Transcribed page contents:
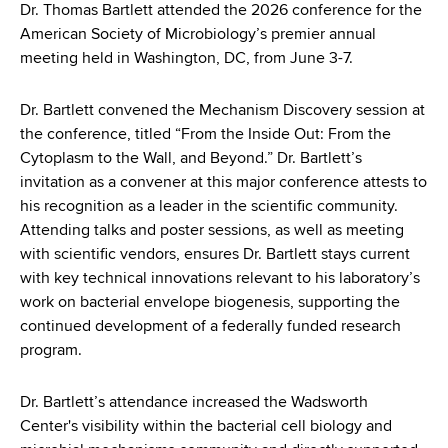
d
Dr. Thomas Bartlett attended the 2026 conference for the
s
American Society of Microbiology’s premier annual
w
meeting held in Washington, DC, from June 3-7.
o
r
Dr. Bartlett convened the Mechanism Discovery session at
t
the conference, titled “From the Inside Out: From the
h
Cytoplasm to the Wall, and Beyond.” Dr. Bartlett’s
C
invitation as a convener at this major conference attests to
e
his recognition as a leader in the scientific community.
n
Attending talks and poster sessions, as well as meeting
t
with scientific vendors, ensures Dr. Bartlett stays current
e
with key technical innovations relevant to his laboratory’s
r
work on bacterial envelope biogenesis, supporting the
continued development of a federally funded research
program.
Dr. Bartlett’s attendance increased the Wadsworth
Center's visibility within the bacterial cell biology and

■ WORK TO COMPLETE ■
In your copy, repeat each record exactly and include no pictures.

■ REPLY TO THE EXERCISE ■
d
Dr. Thomas Bartlett attended the 2026 conference for the
s
American Society of Microbiology’s premier annual
w
meeting held in Washington, DC, from June 3-7.
o
r
Dr. Bartlett convened the Mechanism Discovery session at
t
the conference, titled “From the Inside Out: From the
h
Cytoplasm to the Wall, and Beyond.” Dr. Bartlett’s
C
invitation as a convener at this major conference attests to
e
his recognition as a leader in the scientific community.
n
Attending talks and poster sessions, as well as meeting
t
with scientific vendors, ensures Dr. Bartlett stays current
e
with key technical innovations relevant to his laboratory’s
r
work on bacterial envelope biogenesis, supporting the
continued development of a federally funded research
program.
Dr. Bartlett’s attendance increased the Wadsworth
Center's visibility within the bacterial cell biology and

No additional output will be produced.